**RECORDS FOR THIS EXERCISE:**
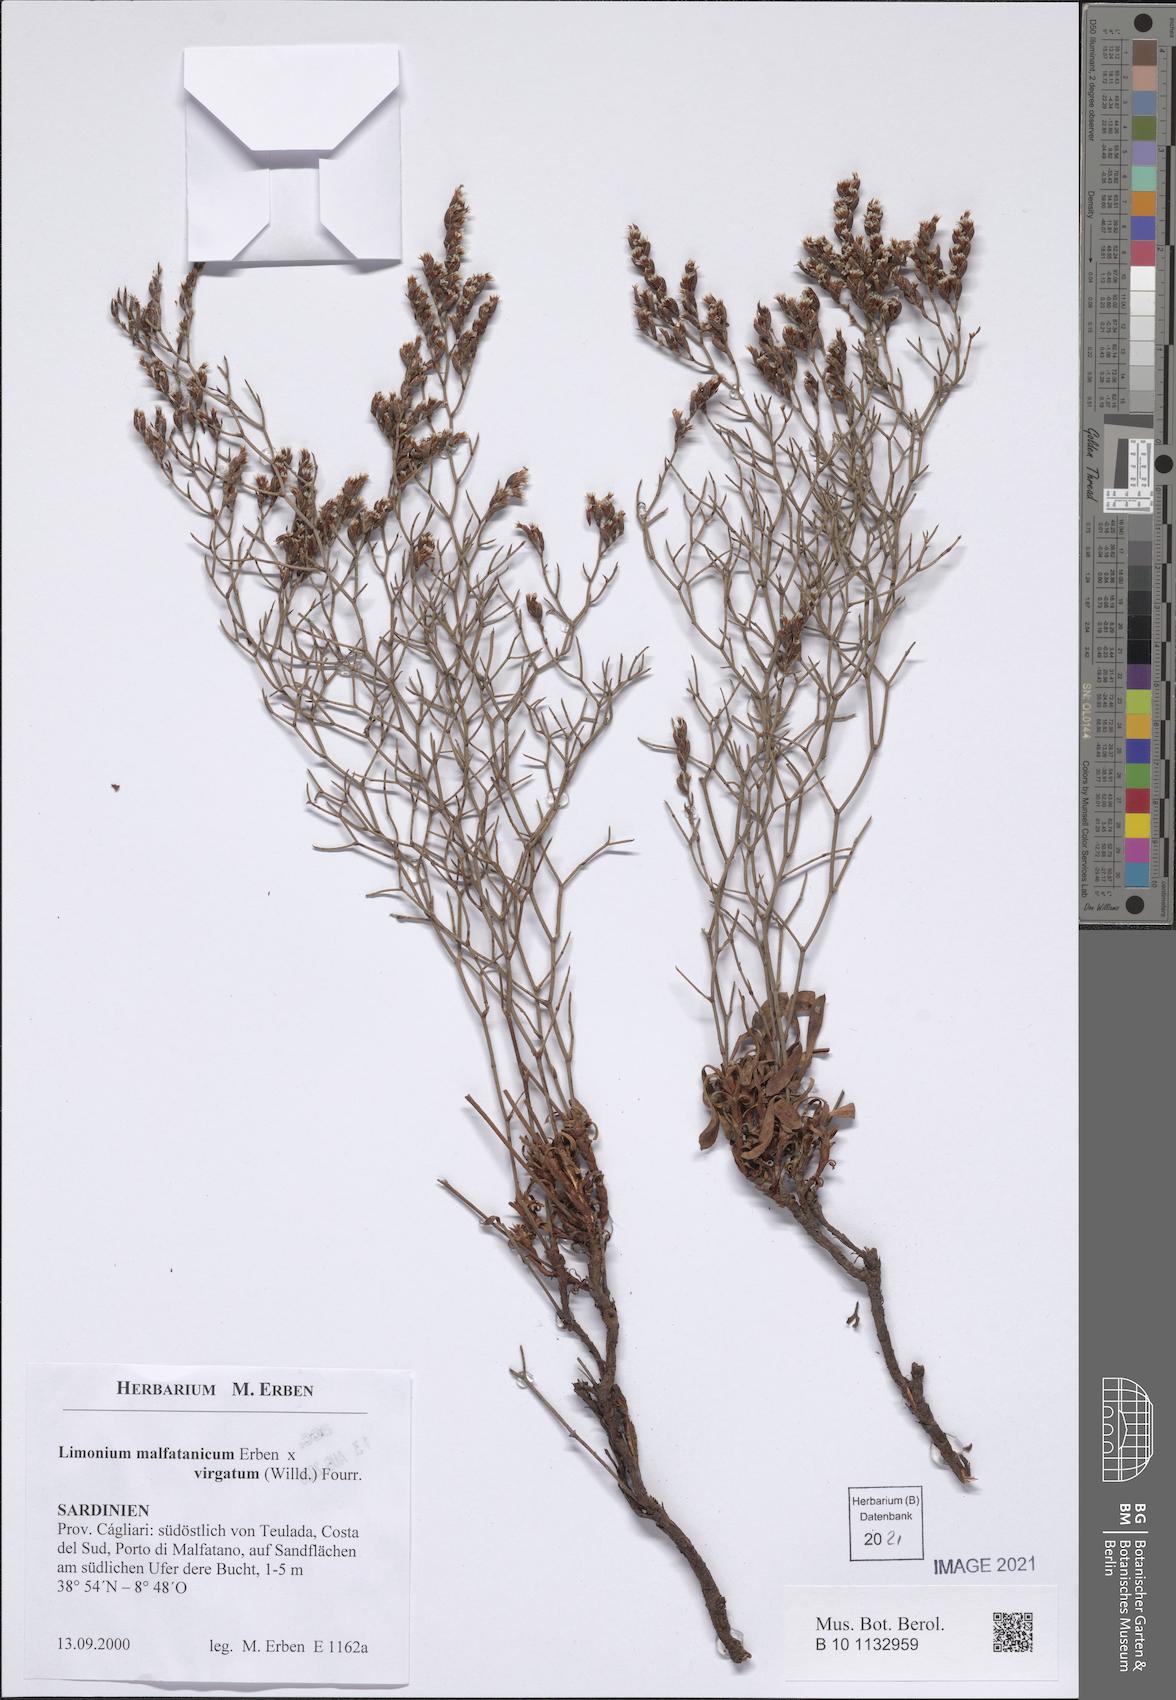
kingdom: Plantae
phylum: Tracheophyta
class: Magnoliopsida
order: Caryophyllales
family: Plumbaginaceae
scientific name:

**WHAT TO WORK ON:** Write out the lines above as a JSON list of strings, one string per line, skipping blank lines and leaving out the pictures.

**SOLUTION FOR THIS EXERCISE:**
[
  "kingdom: Plantae",
  "phylum: Tracheophyta",
  "class: Magnoliopsida",
  "order: Caryophyllales",
  "family: Plumbaginaceae",
  "scientific name:"
]